# picture help please



## nateabbylisadream (Dec 16, 2007)

I have followed the instructions but it still doesn't come up with the picture. Can someone please help me???







It adds the img icon every time and not sure why. I think that is why its goofing up but, it isn't there when I highlight it there from my photobucket page and I really want to share more photo's with you all!!

Lisa


----------



## JourneysEnd (Dec 16, 2007)

I've got the same problem. What are we doing wrong?


----------



## nateabbylisadream (Dec 16, 2007)

LMAO Ok so now its working! LOL Here is more!


























Dream is the Black Shetland Pony and Abby is a Mini Horse. I will post our full family photo with the girls when it is taken. Hubby got to messy today and we want to brush the girls. It had rained here in Az and they got muddy. LOL~~ Go figure hey! Hope you all enjoy. I made those Santa Hats also by knitting. It was a lot of fun to do as I didn't want to spend $13 each at the time of store boughten ones. I have more pride in them since I made them!

Records supplied =

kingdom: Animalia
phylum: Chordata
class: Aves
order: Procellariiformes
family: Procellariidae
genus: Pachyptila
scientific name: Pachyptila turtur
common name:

* * *

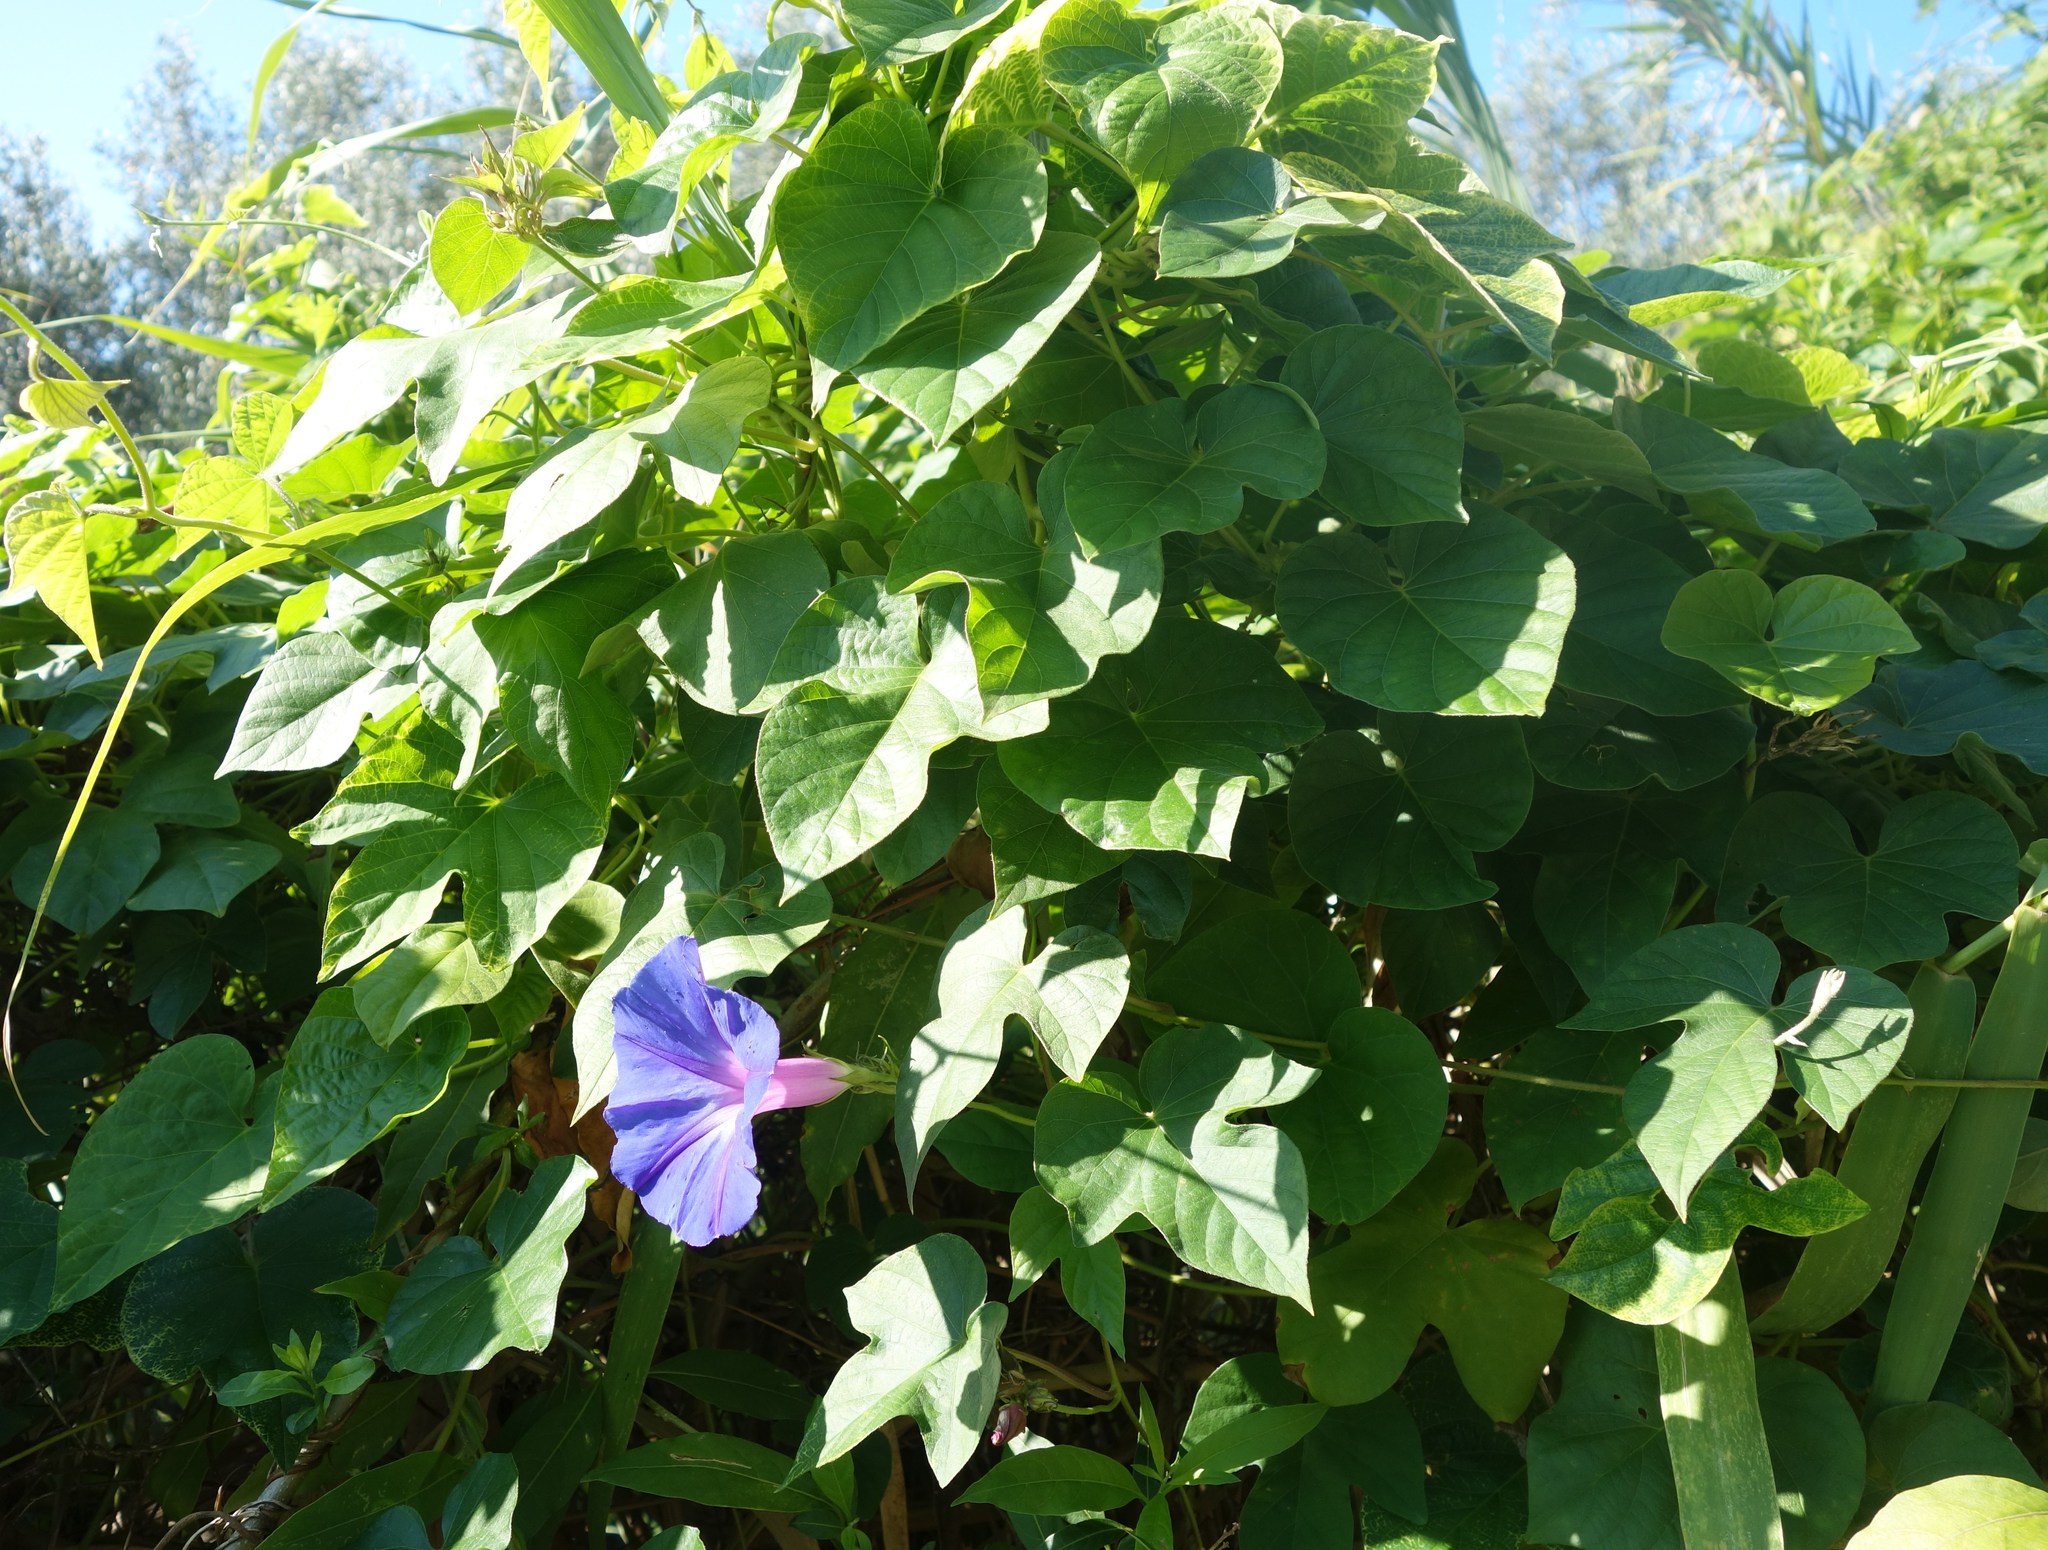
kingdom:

Short problem 1 =
Convert the lines of the entries, from the line containing "phylum: Chordata" up to and including the line containing "scientific name: Pachyptila turtur", into a JSON list of strings with one string per line and blank lines omitted.
Short problem 2 =
Continue the forum thread about posting pictures of the pony and mini horse from where it stops.

Exercise response 1 =
[
  "phylum: Chordata",
  "class: Aves",
  "order: Procellariiformes",
  "family: Procellariidae",
  "genus: Pachyptila",
  "scientific name: Pachyptila turtur"
]

Exercise response 2 =
Lisa


----------



## JourneysEnd (Dec 16, 2007)

Yes, but they're still small.

How do we make them larger?


----------



## nateabbylisadream (Dec 16, 2007)

I'm not sure how to make them larger. Maybe its how the site is programed?

Lisa


----------



## Lewella (Dec 16, 2007)

Hmmm..... No idea why they are small..... Are they that small on photobucket too?


----------



## nateabbylisadream (Dec 17, 2007)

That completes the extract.